(Page images and extracted text)
--- START ---

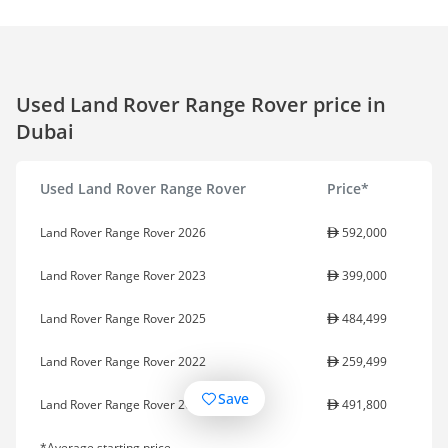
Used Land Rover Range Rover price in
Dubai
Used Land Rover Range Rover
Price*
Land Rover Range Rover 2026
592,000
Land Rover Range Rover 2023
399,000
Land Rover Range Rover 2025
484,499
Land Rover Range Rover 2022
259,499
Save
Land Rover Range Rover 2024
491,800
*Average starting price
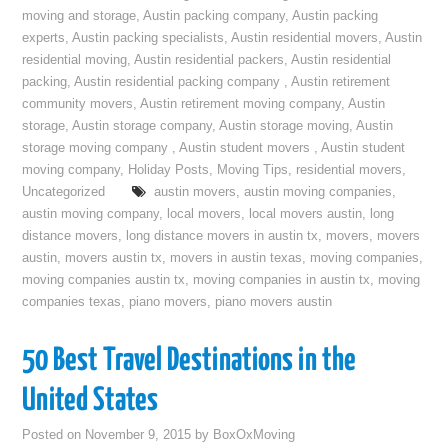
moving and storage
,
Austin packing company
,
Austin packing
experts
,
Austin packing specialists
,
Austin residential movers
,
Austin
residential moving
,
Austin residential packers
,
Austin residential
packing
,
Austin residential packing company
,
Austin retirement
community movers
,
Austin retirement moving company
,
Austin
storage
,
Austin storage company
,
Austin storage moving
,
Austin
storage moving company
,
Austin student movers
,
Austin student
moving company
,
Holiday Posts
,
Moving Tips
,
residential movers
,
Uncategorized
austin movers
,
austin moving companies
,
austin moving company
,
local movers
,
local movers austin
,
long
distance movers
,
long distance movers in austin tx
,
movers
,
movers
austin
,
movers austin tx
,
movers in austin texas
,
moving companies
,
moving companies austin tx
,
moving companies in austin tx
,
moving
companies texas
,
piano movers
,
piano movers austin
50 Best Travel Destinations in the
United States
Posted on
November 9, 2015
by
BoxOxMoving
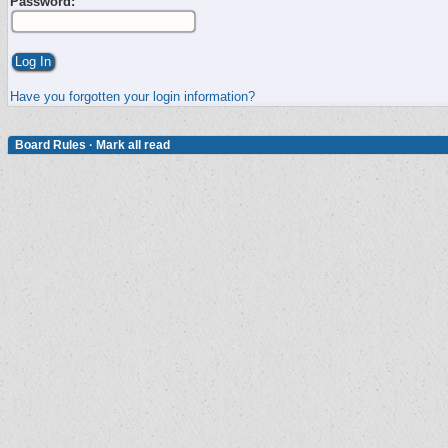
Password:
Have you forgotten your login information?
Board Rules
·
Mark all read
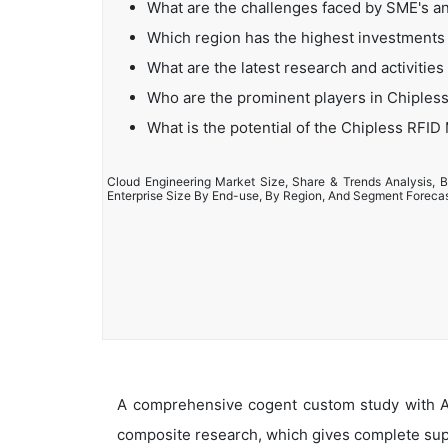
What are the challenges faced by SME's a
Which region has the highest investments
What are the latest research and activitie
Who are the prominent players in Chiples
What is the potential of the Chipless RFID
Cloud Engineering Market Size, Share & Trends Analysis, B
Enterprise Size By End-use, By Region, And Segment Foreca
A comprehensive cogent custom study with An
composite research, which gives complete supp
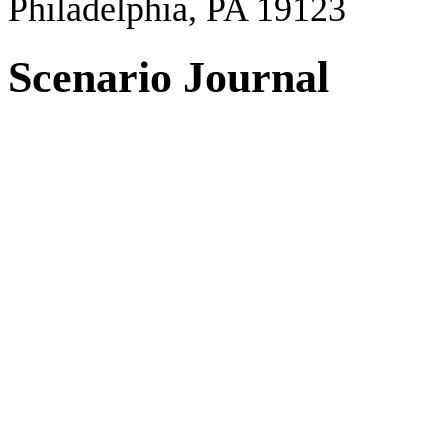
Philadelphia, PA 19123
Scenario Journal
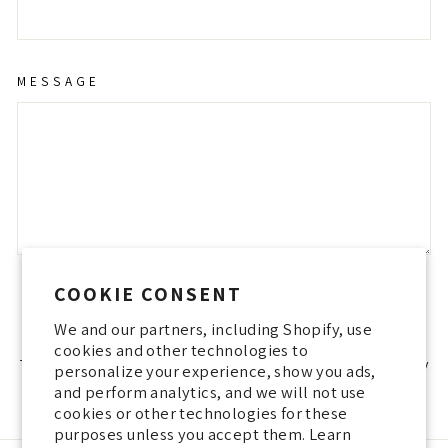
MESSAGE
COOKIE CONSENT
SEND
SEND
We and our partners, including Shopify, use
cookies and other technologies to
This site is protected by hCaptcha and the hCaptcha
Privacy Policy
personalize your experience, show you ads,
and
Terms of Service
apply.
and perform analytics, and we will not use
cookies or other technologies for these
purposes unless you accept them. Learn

--- END ---

**EXERCISE DETAILS:** Substitute "measurement" for "analytics" in the part of the listing that opens with the line containing "Philadelphia, PA 19123" and runs to the end of the listing. Write out only those lines, unchanged otherwise, and leave out the pictures.

**YOUR RESPONSE:**
Philadelphia, PA 19123
Scenario Journal
MESSAGE
COOKIE CONSENT
SEND
SEND
We and our partners, including Shopify, use
cookies and other technologies to
This site is protected by hCaptcha and the hCaptcha
Privacy Policy
personalize your experience, show you ads,
and
Terms of Service
apply.
and perform measurement, and we will not use
cookies or other technologies for these
purposes unless you accept them. Learn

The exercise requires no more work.